Chris started with a MAXNC 10 open-loop machine. The included driver boxes (which we came to understand were complete crap) use one pin per winding. This requires two parallel ports for 4 axes. So, a year or so ago, before he switched to L297/8-based boards, I helped Chris design an avr-based translator from step+direction pulses to the individual winding activation signals. Today I'm posting the program, which I compiled with avr-gcc. In the future I might post the board, which was a double sided design created in eagle.

The program itself is small, but a atmega16 is required because of the requirement for 8 inputs and 16 outputs.

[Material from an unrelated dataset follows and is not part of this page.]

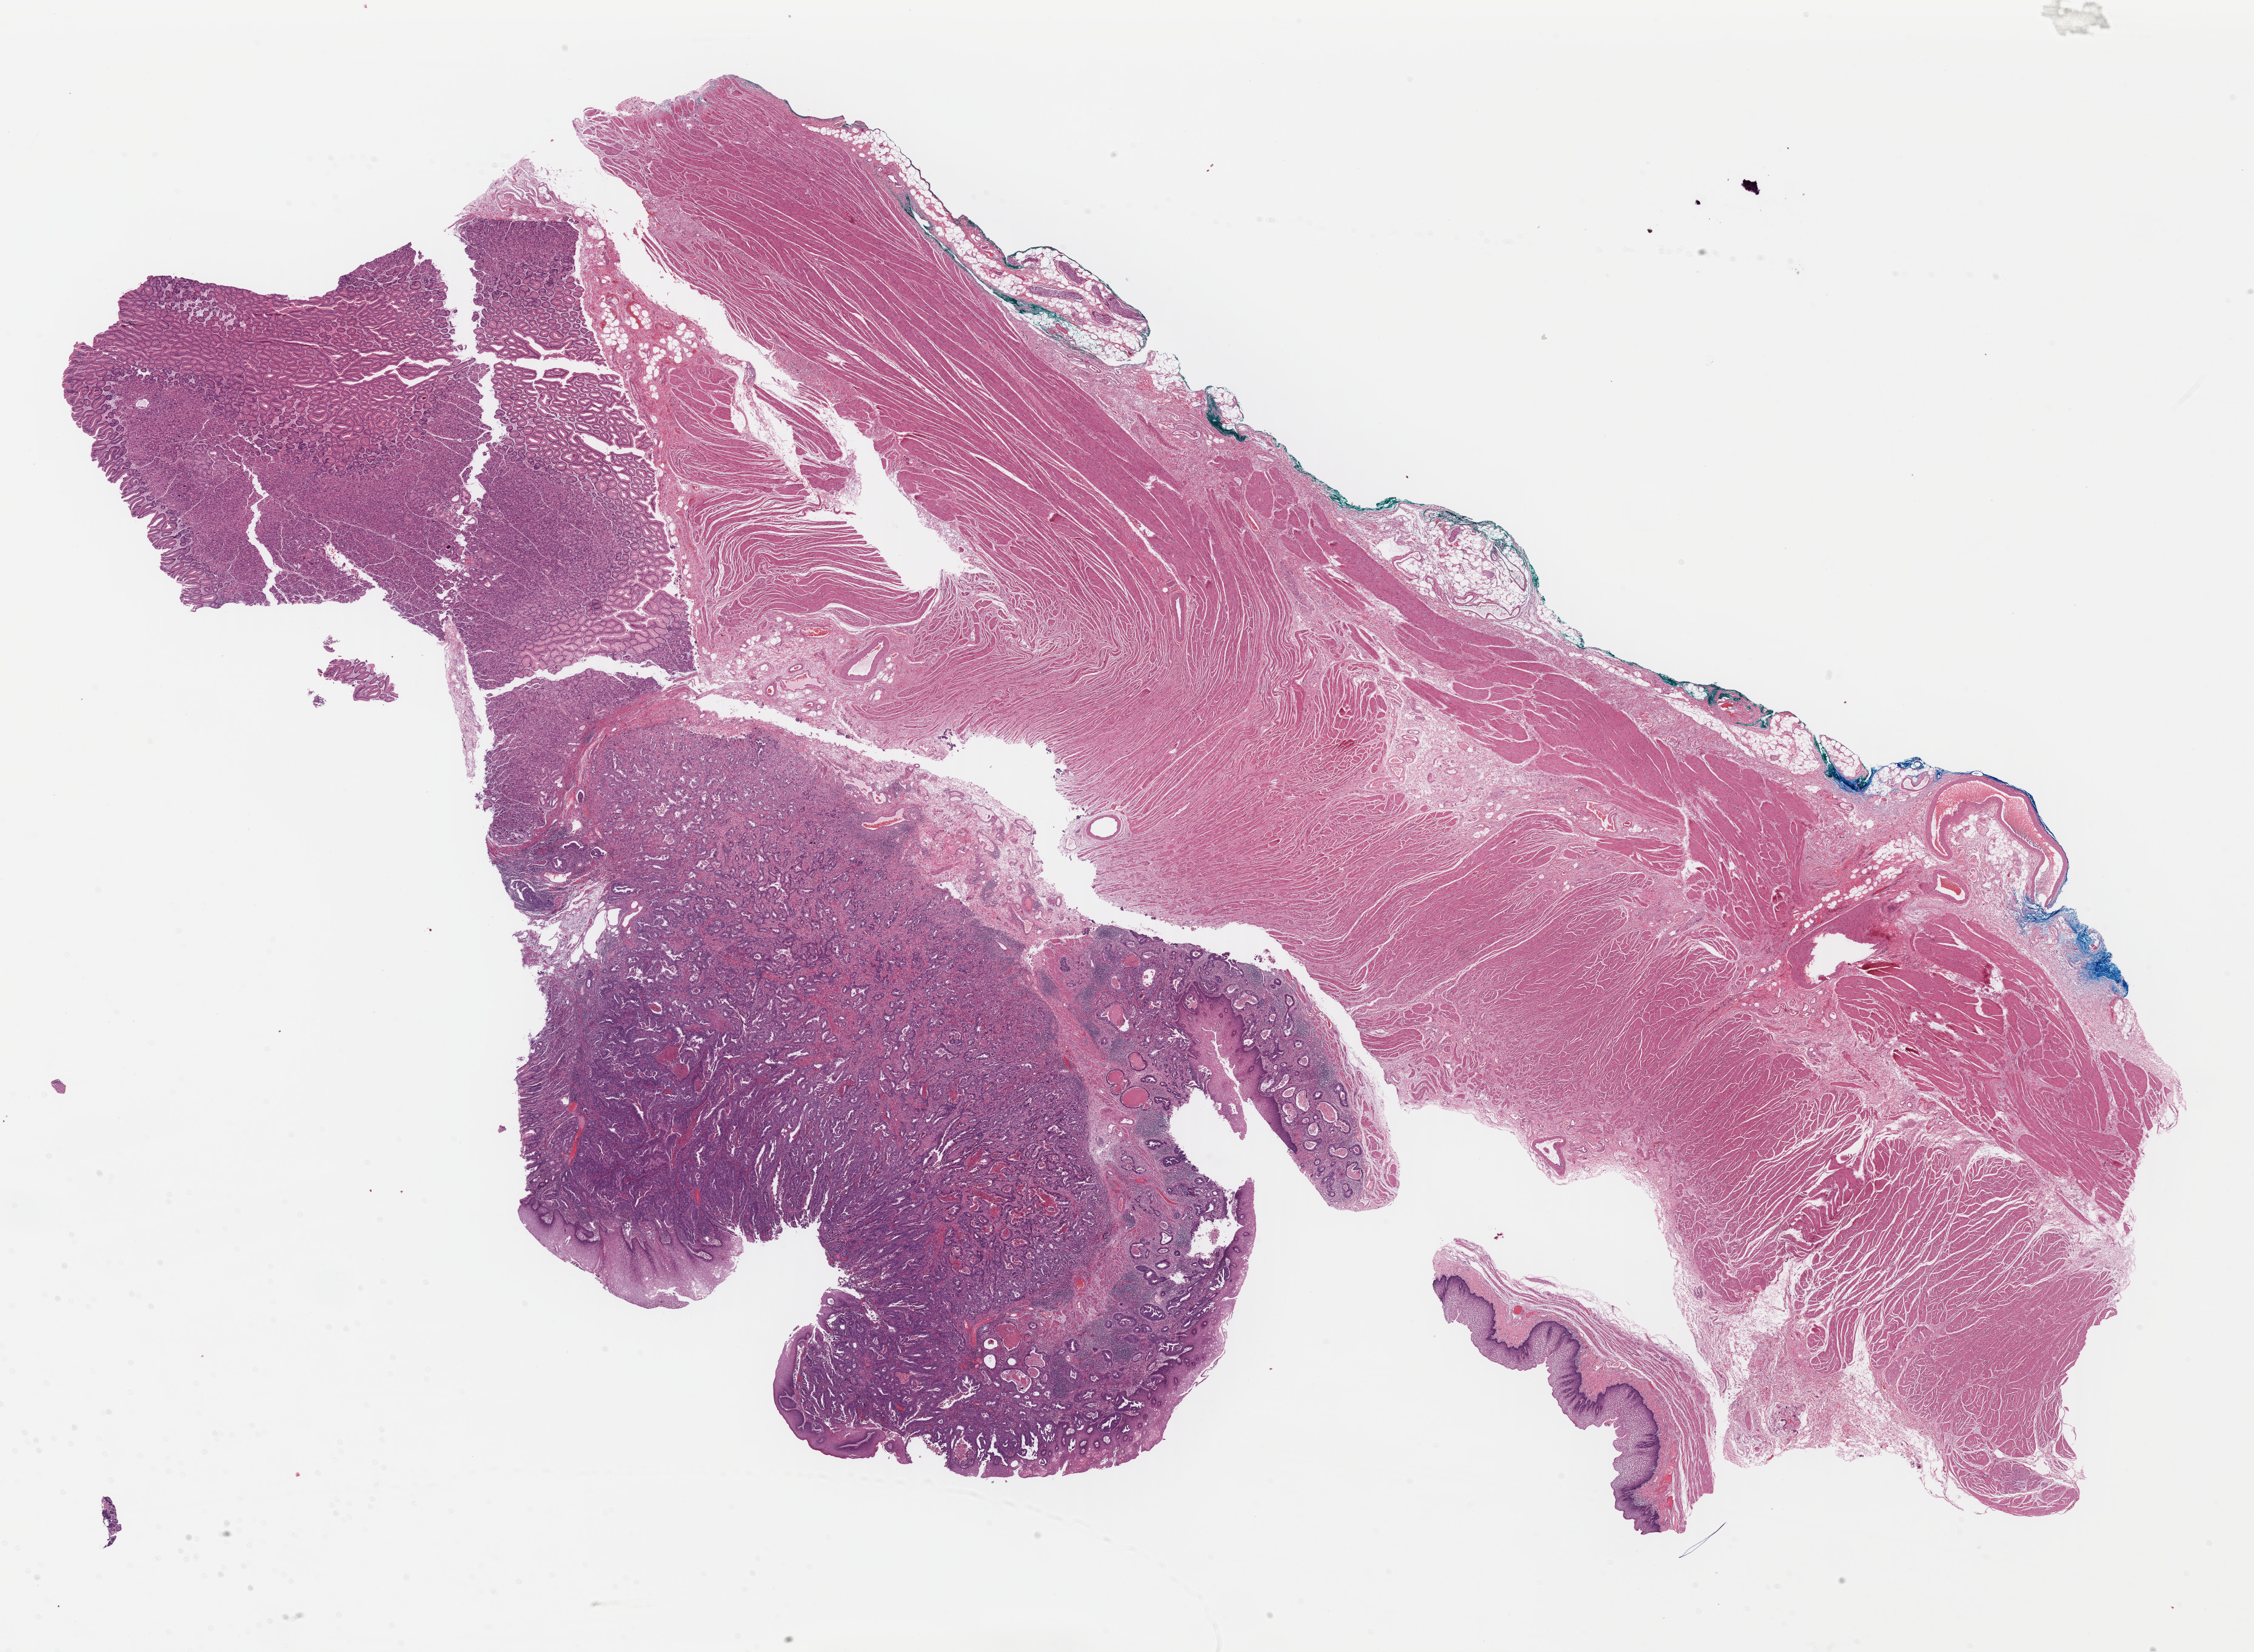
Whole-slide histology image, Hematoxylin and eosin (H&E) stained, low-resolution overview of the scanned area, about 29.2 x 21.4 mm; formalin-fixed paraffin-embedded (FFPE) diagnostic section; sample: primary tumour, esophagus. Patient: male, age at initial diagnosis 71 years. Histologic grade: GX (grade cannot be assessed).
TNM: T1 N0 M0. Diagnosis: Adenocarcinoma, NOS (lower third of esophagus). AJCC pathologic stage: I (7th edition). Lymph nodes positive (case pathology): 0 of 9 examined.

A trick is used to increase the number of interrupts: In addition to the INT0 and INT1 signals, the external counter pins are used as interrupts. By preloading the counters with 0xff (8-bit T0) and 0xffff (16-bit T1), the next rising edge seen on the pin will trigger an interrupt.

We initially had problems with the board losing steps. I believe this was fixed by making the correct settings in EMC: The "step" signal is active high, and the direction signal is latched after the "step" signal is asserted.

I don't know for sure how fast this board can go; It obviously depends on the clock speed you choose from the AVR. Based on what I recall about reading the disassembly, a "step" pulse took around 50 AVR cycles to finish being translated. This means that if it sees an edge on all 4 step pins at once, the direction output must still be valid up to 200 AVR cycles after the step, or 12.5us at 16MHz. Similarly, this would indicate a maximum step rate of 80kHz at 16MHz. In practice, I think that Chris's machine was limited to about 12ipm at that time, a step rate of 1600Hz, so we didn't get anywhere near these theoretical limits.

I had one thought when I looked at this program today. With an atmega16 there is no reason to use PROGMEM for the motor stepping pattern.